Archive for December, 2010

Happy Sylvester!!

December 31, 2010

It’s Sylvester once again!    (If you have forgotten about Sylvester, check out last year  here.)

For some enjoyment and laughs, let’s share some snippets from one of my all-time favourite shows, A Bit of Fry and Laurie.

This was a comedy sketch show that was on BBC  between 1989 and 1995. It ran for four series and totaled 26 episodes.   Stephen Fry and Hugh Laurie were both in the Cambridge Footlights drama/comedy group while at university, together with others such as Emma Thompson, Peter Slattery, and others.  They created this show for the BBC.  There were some recurring characters, or similarities in scenes.  It frequently broke the “fourth wall”, characters would revert into their real-life actors mid-sketch, or the camera would pan off into the studio.  They dealt with current issues, and created many catchphrases.  Elaborate wordplay and innuendo were staples of its material, although they never shied away from a bit of slapstick.

Between sketches, both Laurie and Fry appear in fillers, as people in the street, including a police officer, a drifting geek, a woman who suddenly remembers she has left the iron on, a pensioner who says that he “wouldn’t suck it” without specifying what ‘it’ is and then walking off laughing, an old conservative and others; each speaks only one line.

They also used many accents, both Fry and Laurie are fluent in several languages and used that talent well.

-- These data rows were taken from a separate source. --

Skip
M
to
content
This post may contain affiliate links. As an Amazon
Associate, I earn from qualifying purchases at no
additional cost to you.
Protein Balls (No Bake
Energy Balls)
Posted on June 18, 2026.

Laurie is an accomplished musician, playing several instruments well,  and this talent was often featured on the show in the form of plot points in a sketch and satirical songs.  (Yes, he has carried that over to House…)  Here is his Springsteen imitation with “Song to America”:

The Bishop and the Warlord were recurring characters:

This is without a doubt one of my absolute favourite sketches:

More madness:

And finally:

To 2011!!

May you start it with a smile.  ^_^

And just because…(thanks for this one, Marina)


Stitches in Review

December 30, 2010

Well, it’s the 30th of December, time to look at what I’ve done with my knitting in 2010.  I was hoping to add at least one more FO, but had to change that plan, more details below.  So unless I cast on for something new in the next day, here are the stats:

  • Projects begun in 2010:     30
  • Finished projects that were begun in 2010:     26
  • Finished projects that were begun before 2010:     2
  • Total finished projects in 2010:     28
  • Frogged in 2010:    1
  • Hibernating projects:     2
  • WIPs from 2010:     3
  • WIPs from before 2010:   6

So this year I cast on for 30 projects and bound off 28.    9  WIPs not counting 2 in hibernation.    I calls that respectable, I do.

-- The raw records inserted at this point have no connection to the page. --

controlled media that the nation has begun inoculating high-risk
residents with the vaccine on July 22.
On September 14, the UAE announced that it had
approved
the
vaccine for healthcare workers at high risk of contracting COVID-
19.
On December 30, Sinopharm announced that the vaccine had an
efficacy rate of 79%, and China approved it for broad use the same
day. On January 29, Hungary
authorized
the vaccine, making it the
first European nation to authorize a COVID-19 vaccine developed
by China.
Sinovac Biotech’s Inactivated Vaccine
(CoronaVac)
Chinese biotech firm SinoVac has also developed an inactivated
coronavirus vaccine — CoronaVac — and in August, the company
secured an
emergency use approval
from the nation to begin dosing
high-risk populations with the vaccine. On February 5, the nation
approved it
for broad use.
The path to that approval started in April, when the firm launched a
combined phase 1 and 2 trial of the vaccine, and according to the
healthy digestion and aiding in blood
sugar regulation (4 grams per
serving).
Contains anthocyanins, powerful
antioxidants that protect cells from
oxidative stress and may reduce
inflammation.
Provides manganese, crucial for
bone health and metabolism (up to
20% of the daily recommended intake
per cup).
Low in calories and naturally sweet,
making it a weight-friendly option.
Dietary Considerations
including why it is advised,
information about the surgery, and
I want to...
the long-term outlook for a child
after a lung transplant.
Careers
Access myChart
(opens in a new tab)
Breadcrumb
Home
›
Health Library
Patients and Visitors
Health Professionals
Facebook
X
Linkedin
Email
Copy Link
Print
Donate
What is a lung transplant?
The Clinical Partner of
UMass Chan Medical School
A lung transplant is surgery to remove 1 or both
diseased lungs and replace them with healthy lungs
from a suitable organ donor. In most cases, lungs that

The Rainbow Perseverance is almost finished.  A couple more rows and I’ll start the border rows.  The Persephone is coming along, but after I finished the head and arms, I decided that they were too crooked, especially the tops of the arms/hands, the count just wasn’t right.  So I  charted and rewrote the rows, and ripped back to the shoulders.  So that’s taking a little longer than anticipated.  I plan to add a few rows at the top as well, in order to use all the yarn.  Maybe add a couple of sun rays with the lighter golden yarn.  Or not.

I received my package in the Yarn-and-Falafel swap from CrazyVet in Givataim.  We discovered in this swap that we had a lot in common, so it was lots of fun both making and receiving a package.

That’s superwash merino that she dyed for me herself, I’m looking for a good pattern, but nothing has yet called out to me.

Also stitchmarkers she made.

Lots of teas (Yay!), both bagged and loose, and some darkdesignerdrooly chocolate!  Can’t wait to see if she likes what I sent her!

In the chocolate swap, still waiting for my package to arrive from New Zealand, and my swap partner hasn’t yet received what I sent her.  Had lots of fun knitting a surprise for her, pictures will be posted after she receives it.

Stitches in review, 2010.   28 projects completed.     At least one of them made a good pillow…

Get off the knitting, cat.

Festive Food Court Flash Mob

December 25, 2010

Merry Christmas to all my Christian friends. 

This video has gone viral, just want to share it here as something special for the day.

Here’s to a peaceful and healthy 2011!

“#^@* You” Arrived in the Mail!

December 21, 2010

That is, the first shipment of the Smart-Ass Knitters World Domination Club arrived.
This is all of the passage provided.